*WHAT IS BEING ASKED:*
Could you return, word for word, the lines in the records below, starting at the line that contains "phylum: Chordata" and ending at the line that contains "scientific name: Buteo swainsoni", with both of those lines included?

*THE RECORDS:*

···

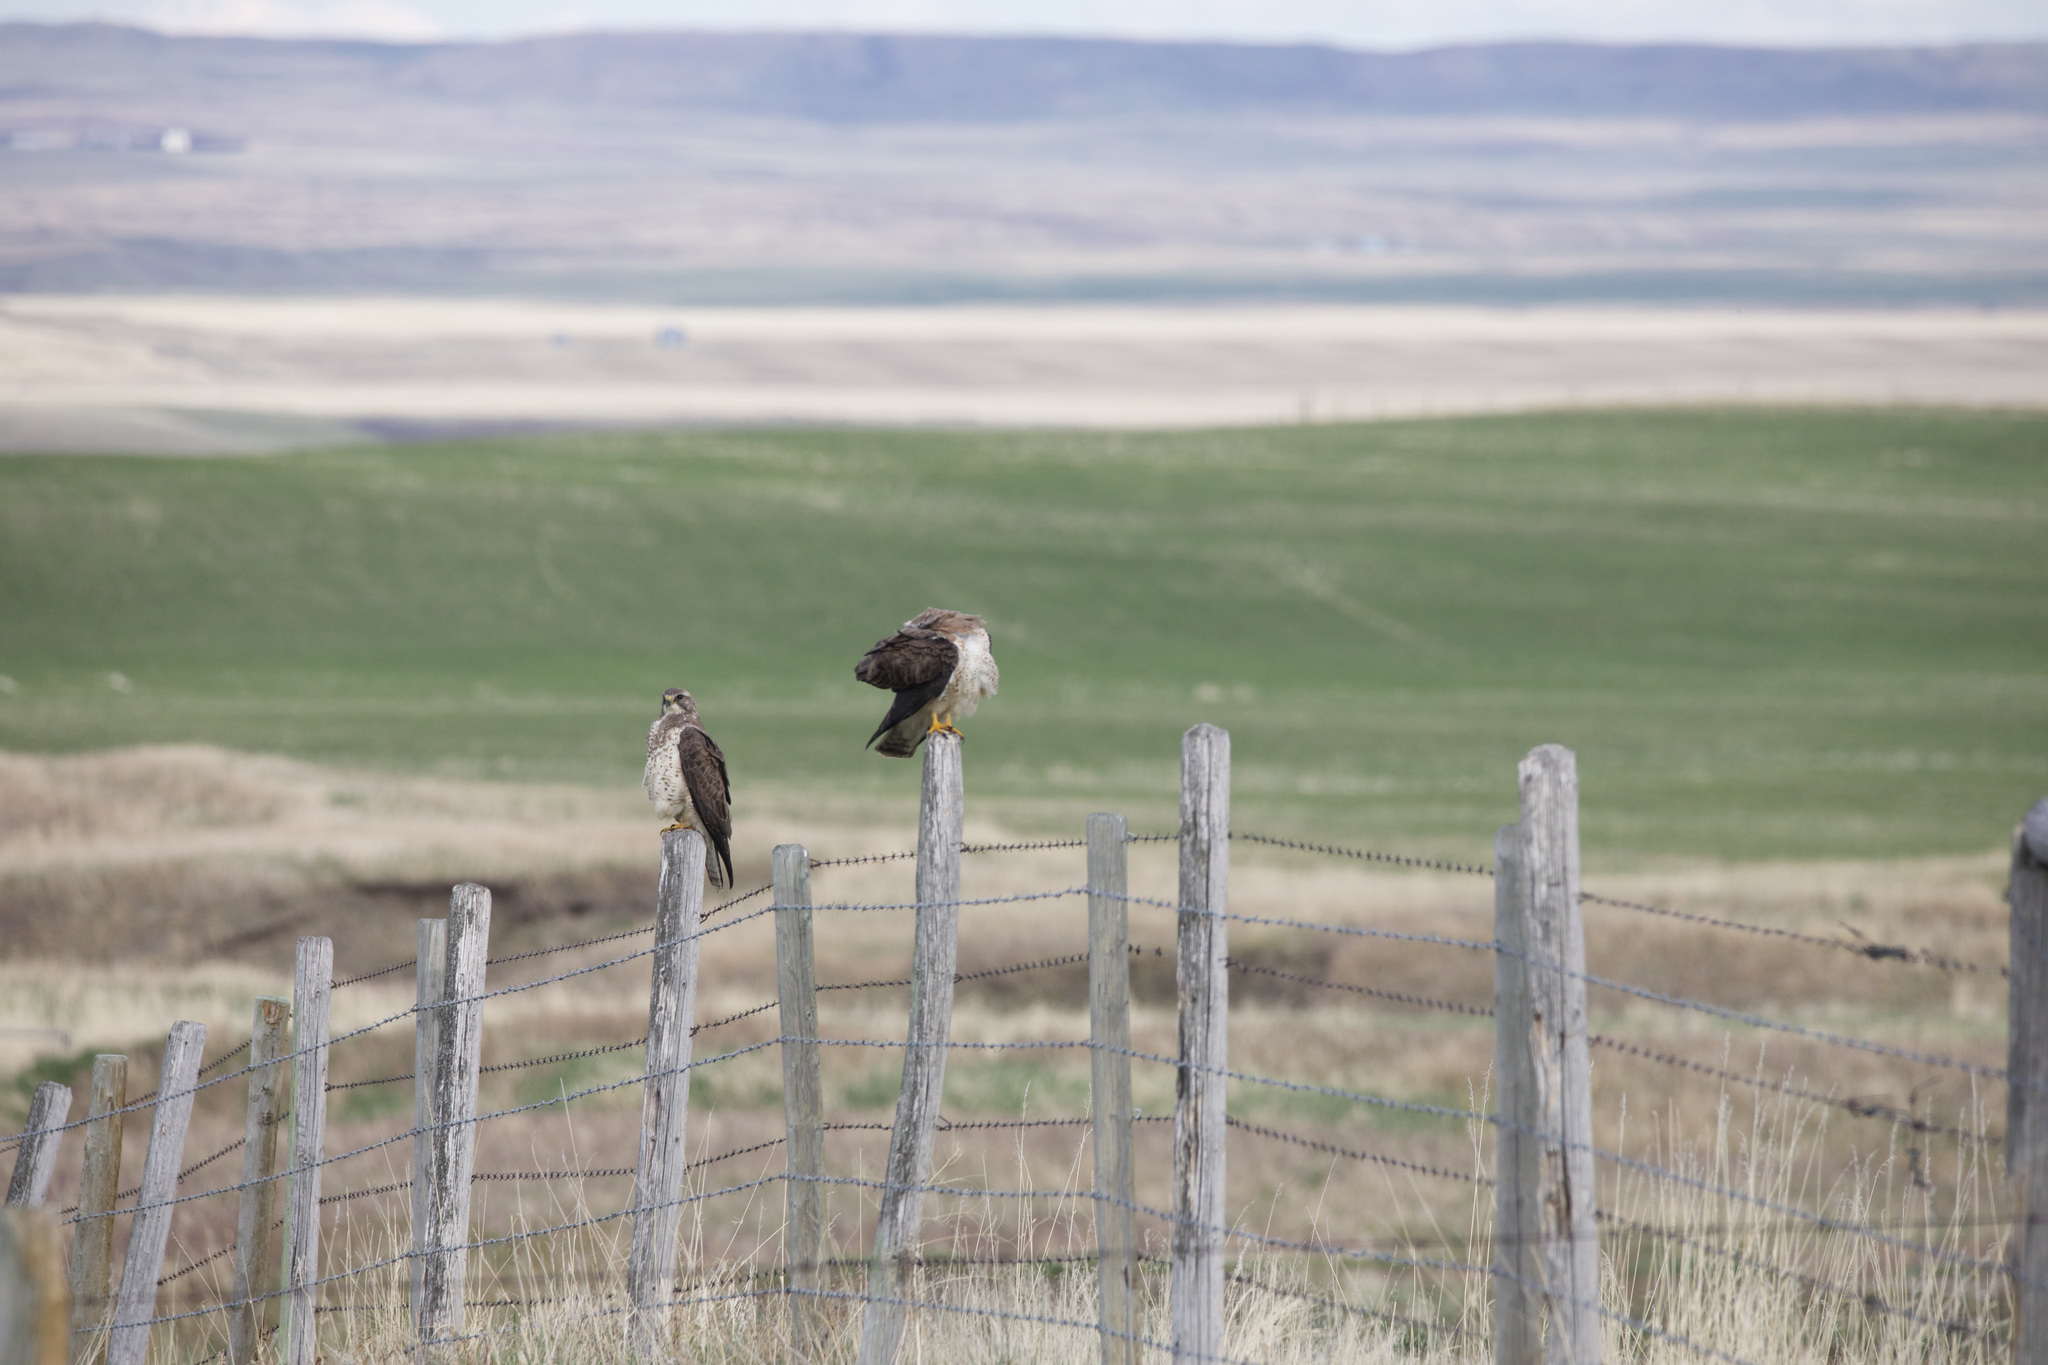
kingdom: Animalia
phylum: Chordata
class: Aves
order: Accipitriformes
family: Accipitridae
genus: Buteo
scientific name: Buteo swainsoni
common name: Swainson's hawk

···

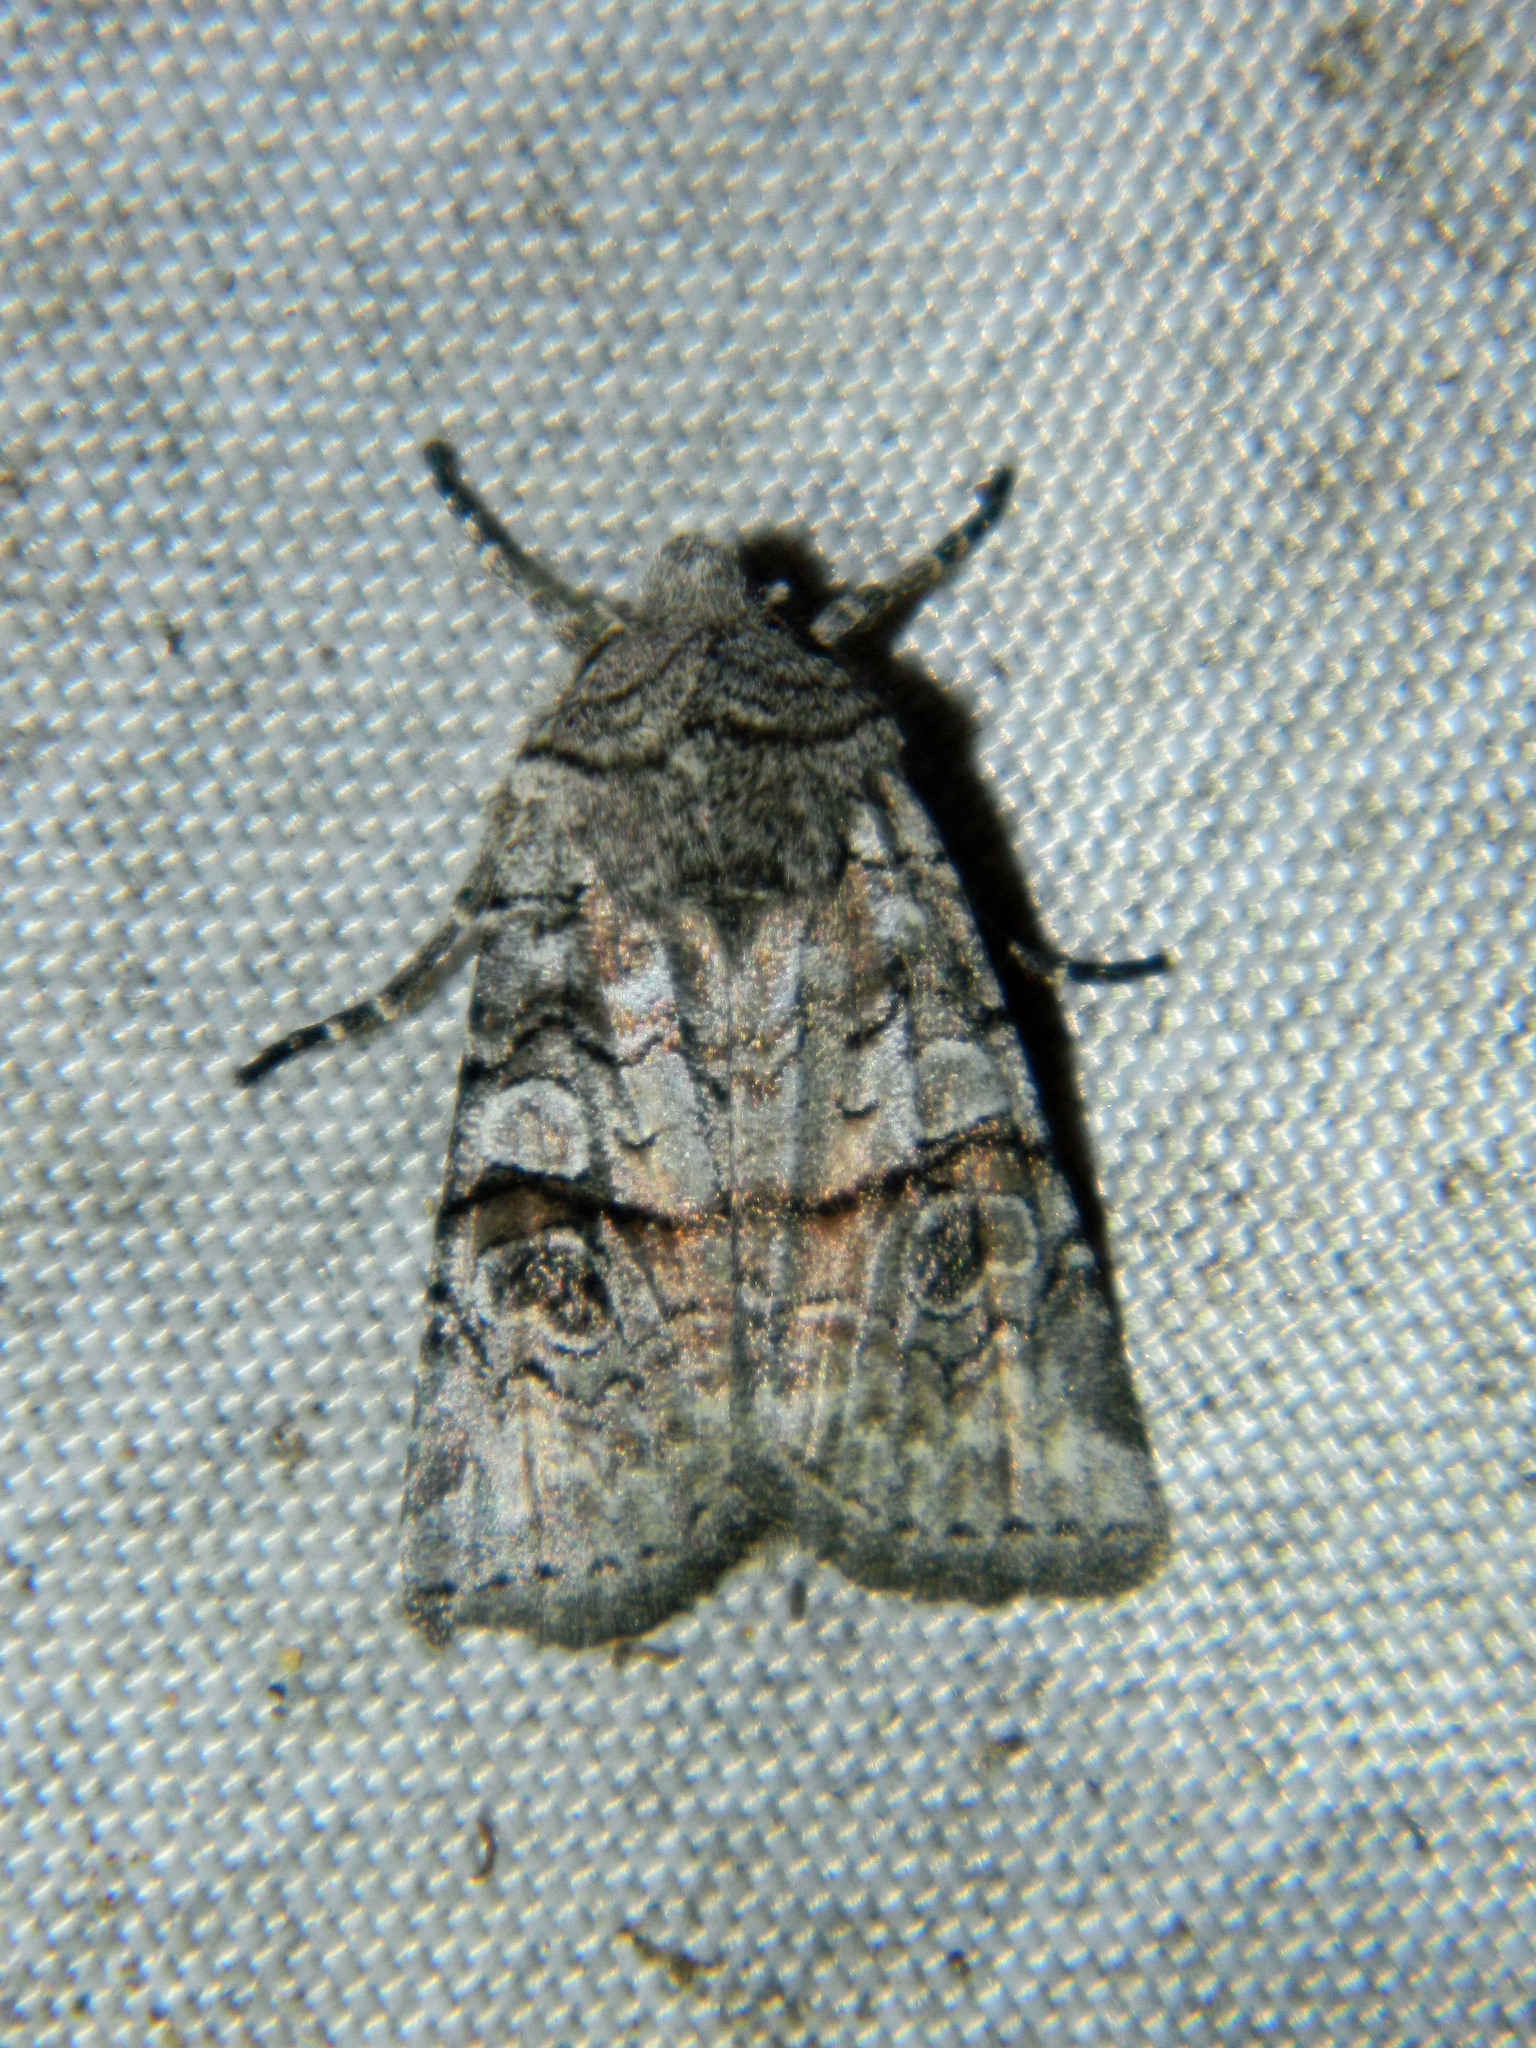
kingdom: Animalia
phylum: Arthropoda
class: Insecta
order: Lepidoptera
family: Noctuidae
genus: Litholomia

···

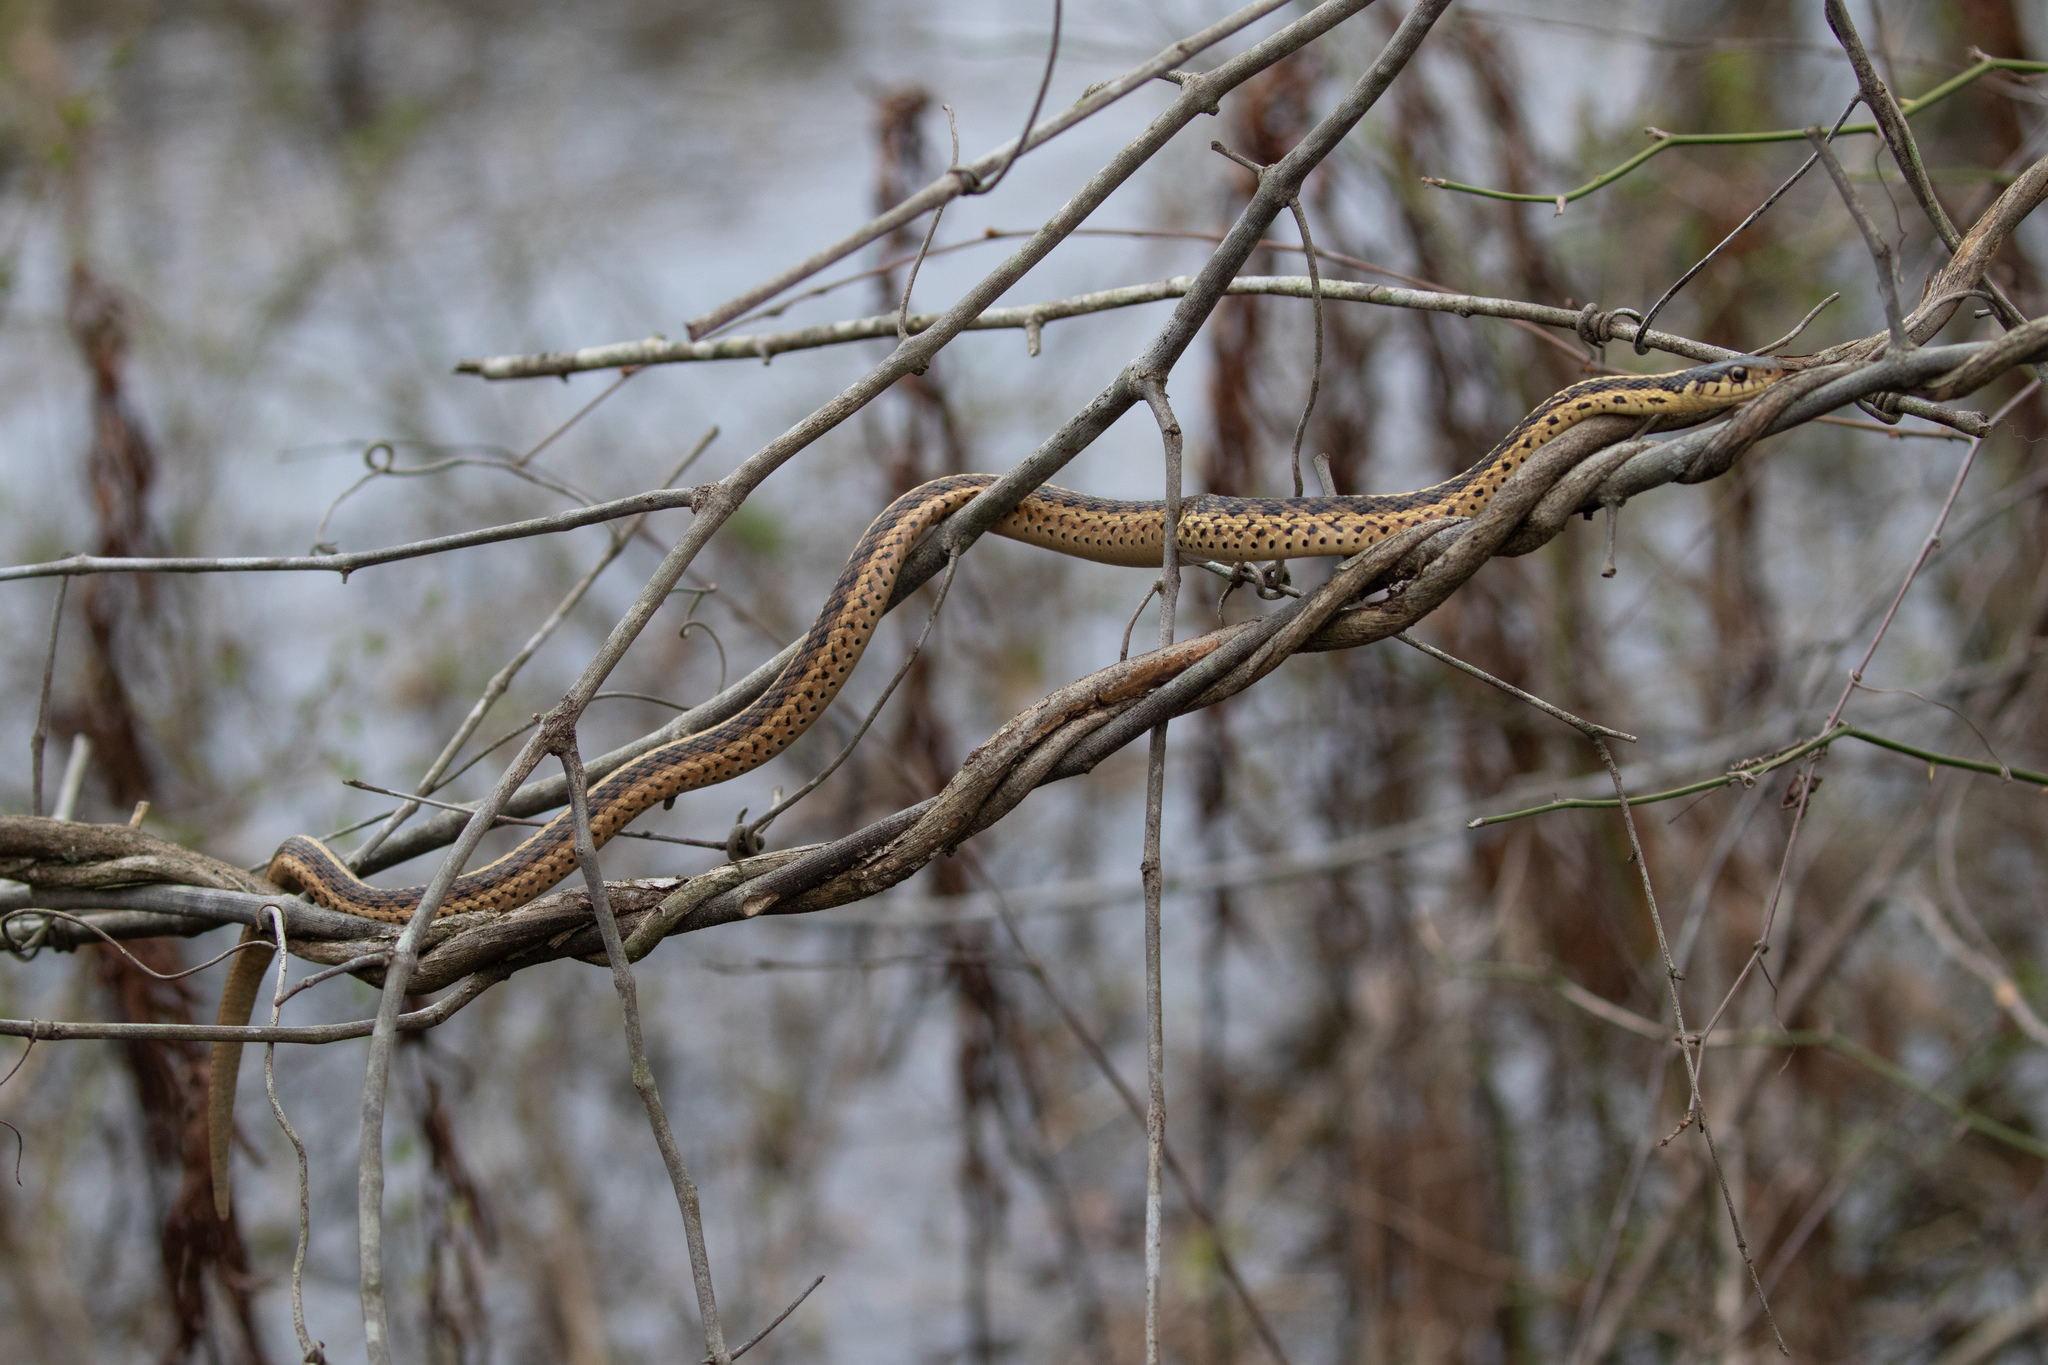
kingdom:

···

*RESULT OF THIS EXERCISE:*
phylum: Chordata
class: Aves
order: Accipitriformes
family: Accipitridae
genus: Buteo
scientific name: Buteo swainsoni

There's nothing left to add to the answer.